Jazz is a burst of energy, a flexible genre with a lack of inhibition, rules and strict conventions that pigeon-hole other genres. A jazz song is like poetry. And it has adapted with our times just as poetry has. In each era since its birth, jazz has commingled with its new hosts. The huge influx of Caribbean immigrants from Jamaica, Trinidad and Tobago and Barbados into the United Kingdom after World War Two inevitably changed the culture of this country- not to mention British jazz. 

The Windrush Generation of Joe Harriot, Harold McNair, among others, let jazz roam freely. With their ideas of the abstract and free verse, Jazz became like modernist poetry, fitting to the “pep” of the 60s, the smooth freeness of the 70s and continues today as an ever-changing, experimental genre.

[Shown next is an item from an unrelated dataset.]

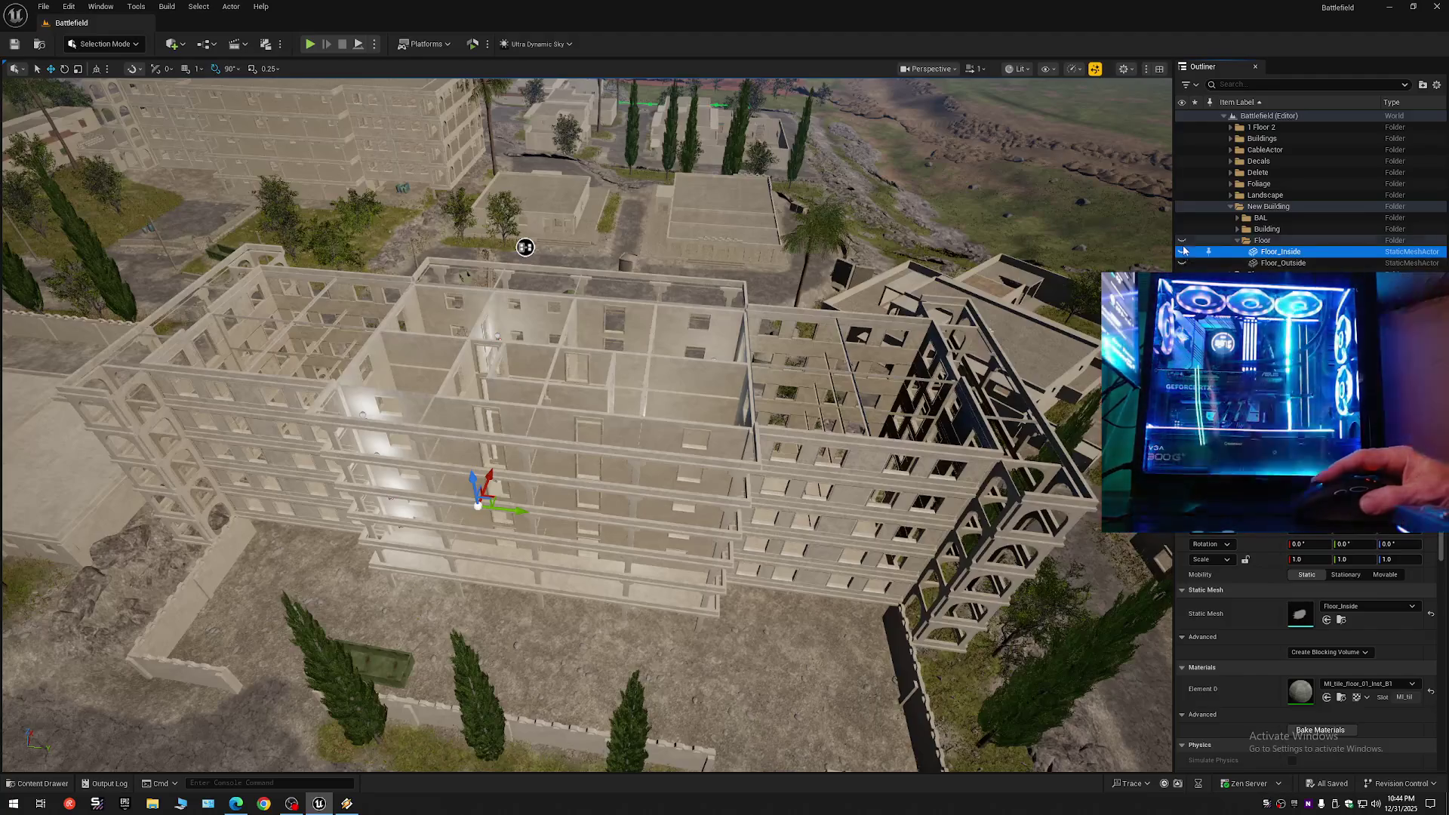
left_click(1182, 242)
left_click(1183, 242)
left_click(1182, 242)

How can something that seems as disjointed, blended and well-travelled as jazz still be in favour today? The London Jazz Festival and famous Ronnie Scott’s Jazz bar are still widely popular. I’d wager that its uninterrupted popularity is founded on its jumbled, fragmented constitution. It was born in a time of division, but somewhere along the line, after much travelling, much fracturing and experimentation, it became the unifying symbol of a cosmopolitan culture. When we peel back the multicultural layers of jazz, we’d see that it’s very similar to London’s own culture of united difference.

Kirese Narinesingh

spoken word

Invigorating, testing, liberating, empowering: Spoken word blankets a wide range of genres and forms from poetry slams to poetry readings, prose monologues to hip hop, musically accompanied or unaccompanied. The deep connection drawing a link between these diverse works comes from an inherent and unstoppable pleasure taken from the sound of words. Having started with the first humans’ utterances to the now vastly popular and ever expanding spoken word scene, the genre has developed alongside the evolution of storytelling. A space in which individuals can share their thoughts and feelings to ear pleasing rhythmic pentameter, spoken word is used by many artists to explore, create and solidify community and individual identities. 

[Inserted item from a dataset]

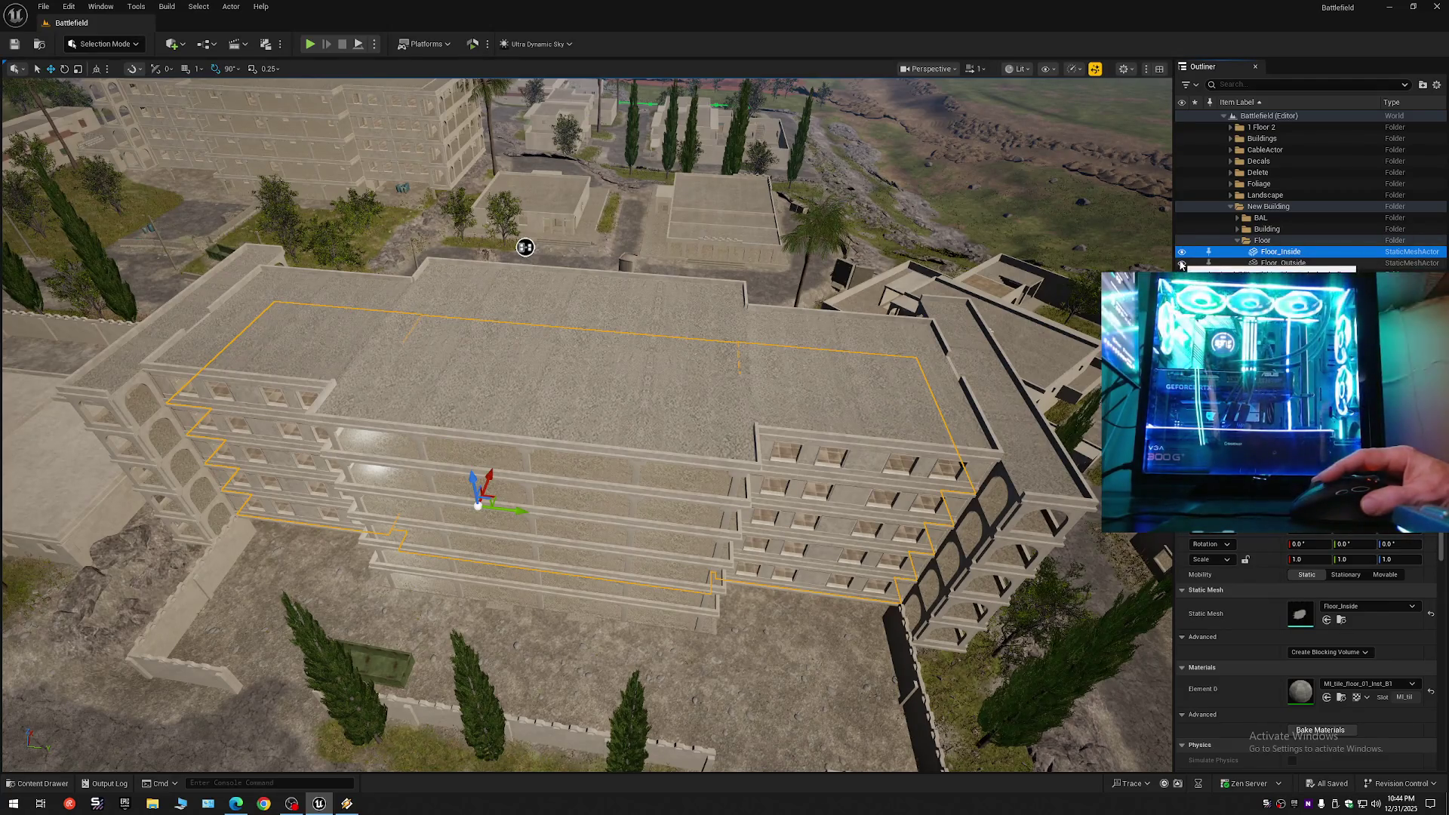
left_click(1182, 263)
left_click(1183, 252)
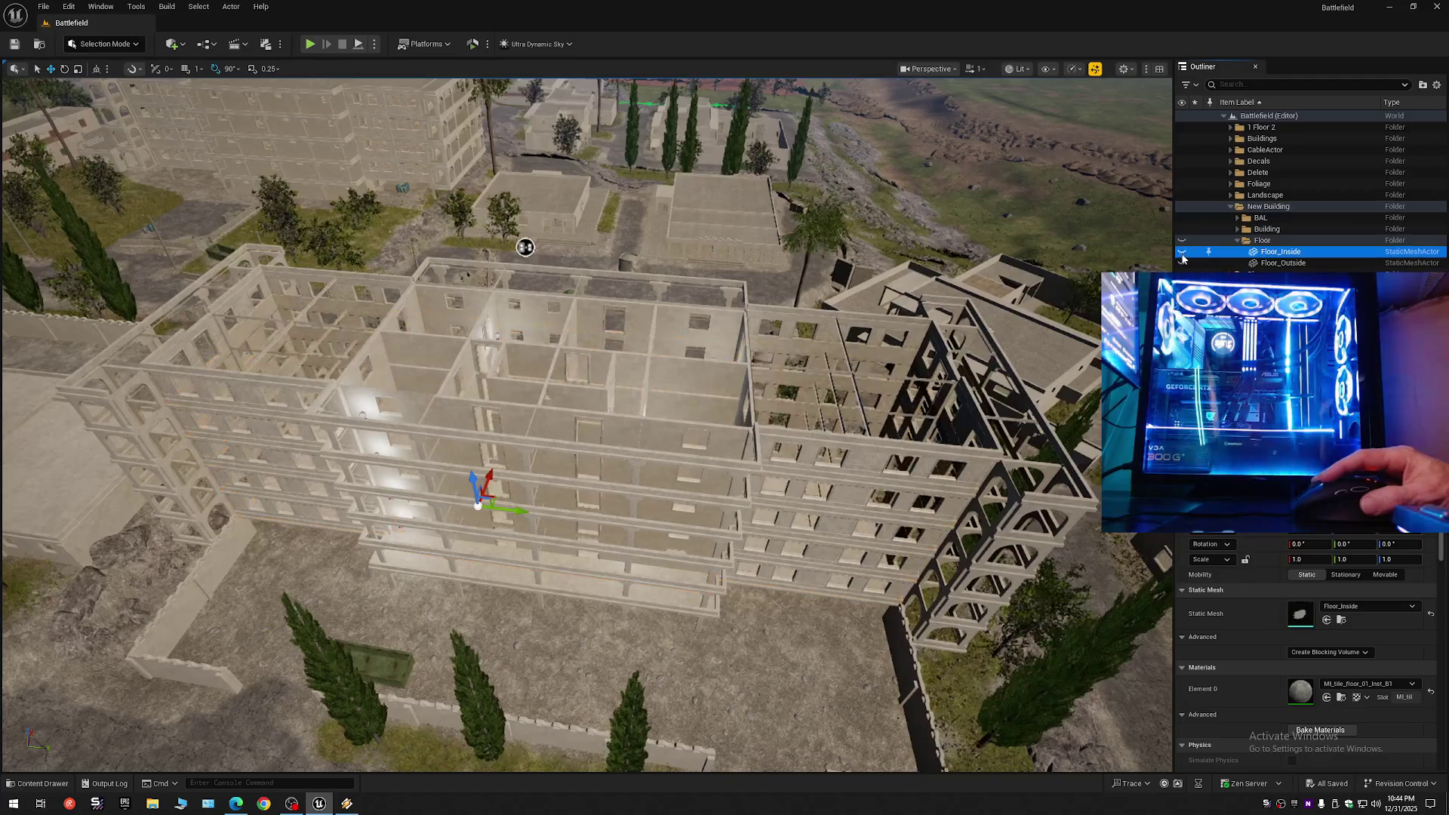
left_click(1182, 252)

Spoken word has been most recently popularised by Gil Scott-Heron’s The Revolution will not be Televised, released in 1971. As an anthem for the African-American community, Scott-Heron expounds how the “revolution” cannot be televised and so must occur within a different space away from the crazed commercialism of 1970s America. As he so famously explained within the poem: “The revolution will not give your mouth sex appeal / The revolution will not get rid of your nubs / The revolution will not make you look five pounds thinner”. Speaking in a later interview, Scott-Heron explains that “The revolution takes place in your mind. Once you change your mind and decide that there’s something wrong that you want to effect that's when the revolution takes place.” It is not something to be bought or shown off but internalised and deep. Such a profound comment could only have been effectively conveyed by the form of the spoken word.

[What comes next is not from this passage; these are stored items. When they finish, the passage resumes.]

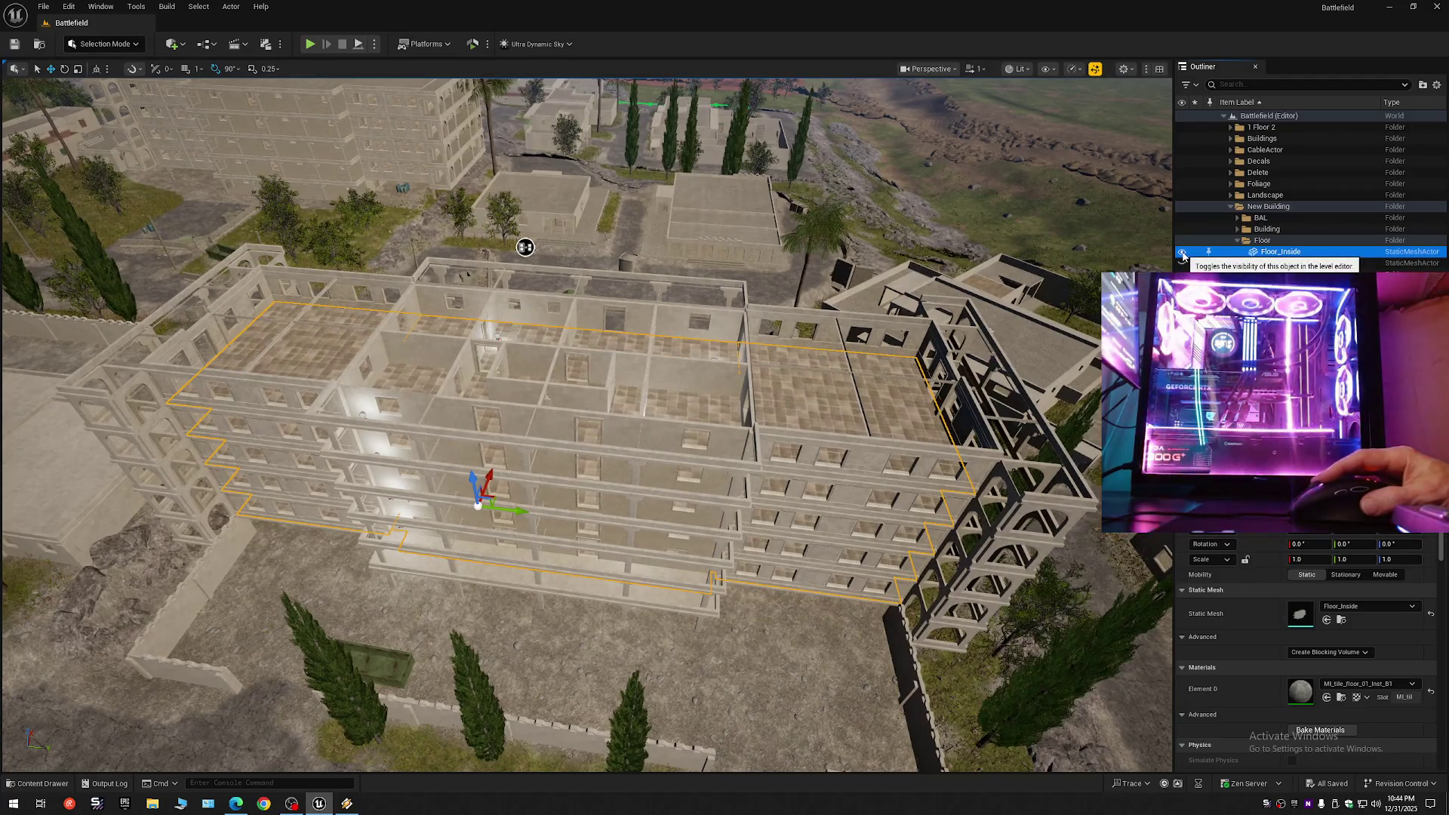
left_click(1182, 252)
left_click(1182, 252)
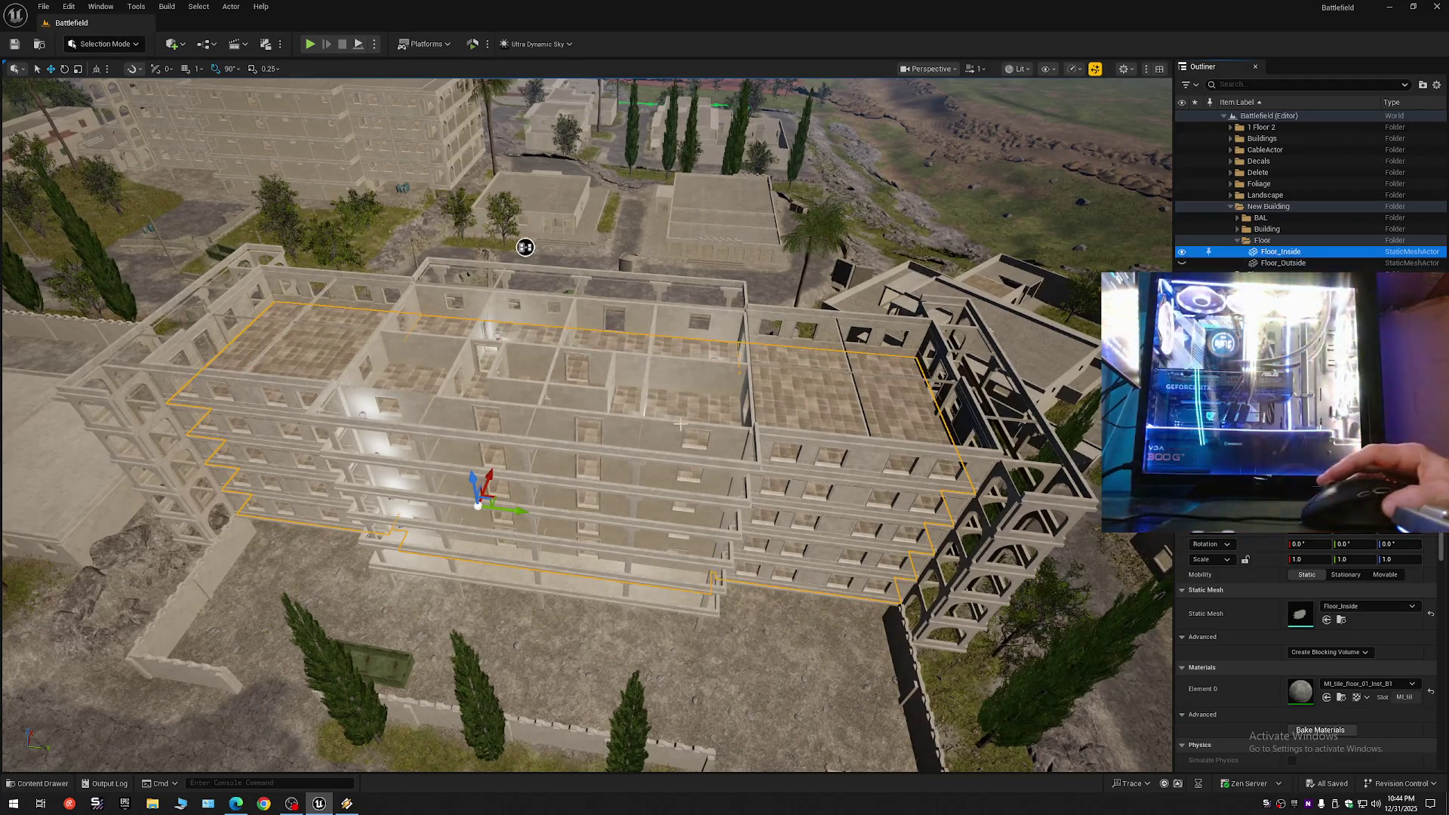
Step: Fly over the building, closing in on the interior rooms and the facade
mouse_move(525, 248)
left_mouse_down()
mouse_move(366, 185)
mouse_move(847, 80)
mouse_move(851, 204)
mouse_move(812, 216)
mouse_move(810, 350)
mouse_move(472, 210)
mouse_move(499, 239)
left_mouse_up()
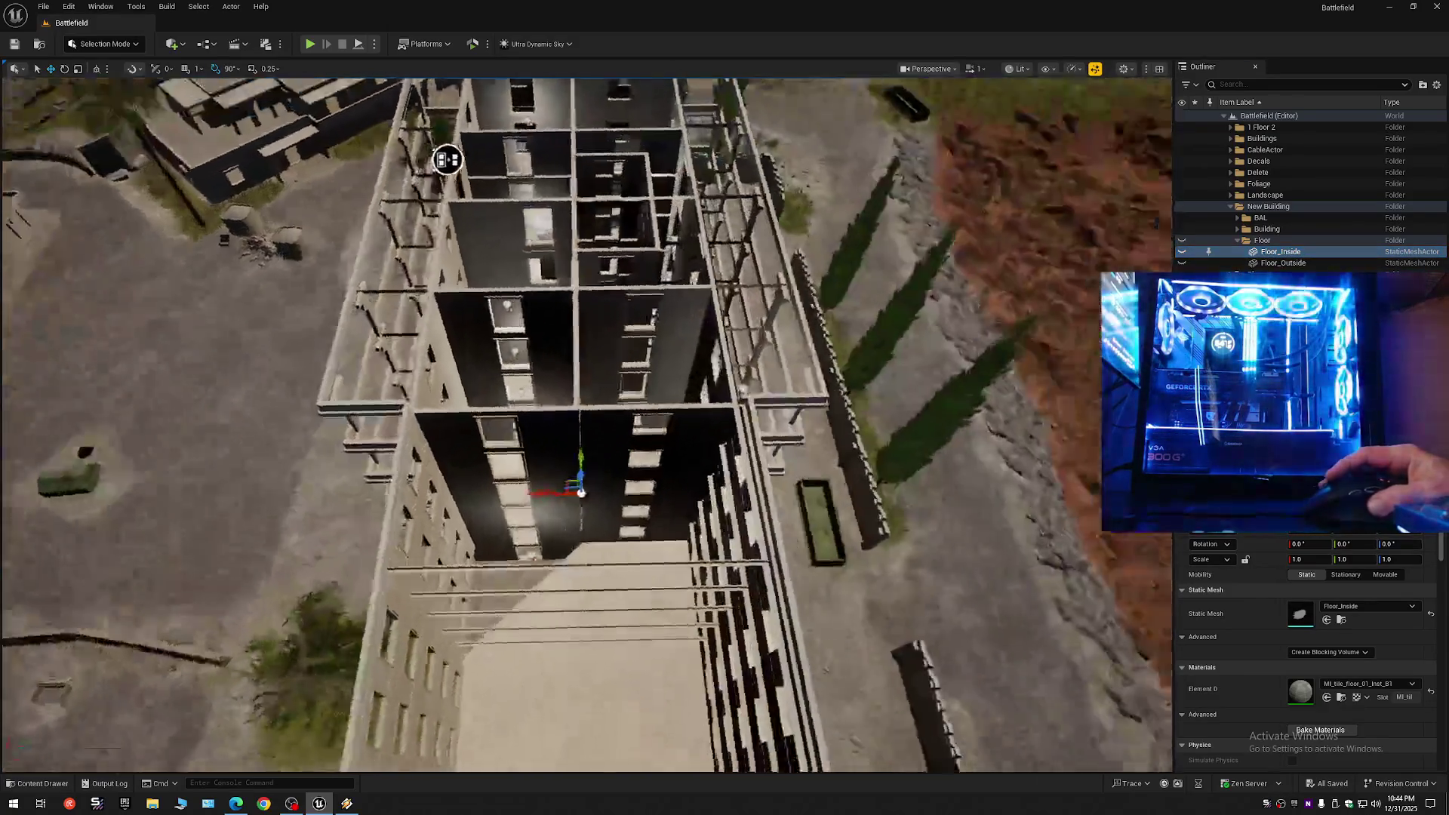
left_click_drag(447, 159, 122, 330)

Similarly up-and-coming British poet, Kate Tempest, uses language set to hypnotic beats to comment about the state of Britain post-Brexit in her piece Europe Lost. Explaining the sense of loneliness, futility and fickleness of modern society, the poem seems both a personal account of Tempest’s fear for the future and her desperation with the society she sees around her. It is a wider comment on the social ills that need to be addressed collectively. Whether that be the warming climate, the unhealthy desire for physical perfection or police brutality, Europe Lost points at all the nation’s faults in an attempt to raise awareness and enact change. 

And so through spoken word the very personal process of writing poetry is shared and experienced with the society as a whole. Whilst reading poetry is a similar experience, one cannot compare it to hearing the anger, fear or excitement within the voice of the writer. No matter the diversity of the cultures or causes who use spoken word, the effects are the same. Inherently anti-establishment and political, spoken word allows for a candid and uncensored comment on the prevailing social order. An interesting intersection between literature, music, hip hop and traditional poetry, spoken word uses the intensely personal act of storytelling to explore and solidify the community’s identity.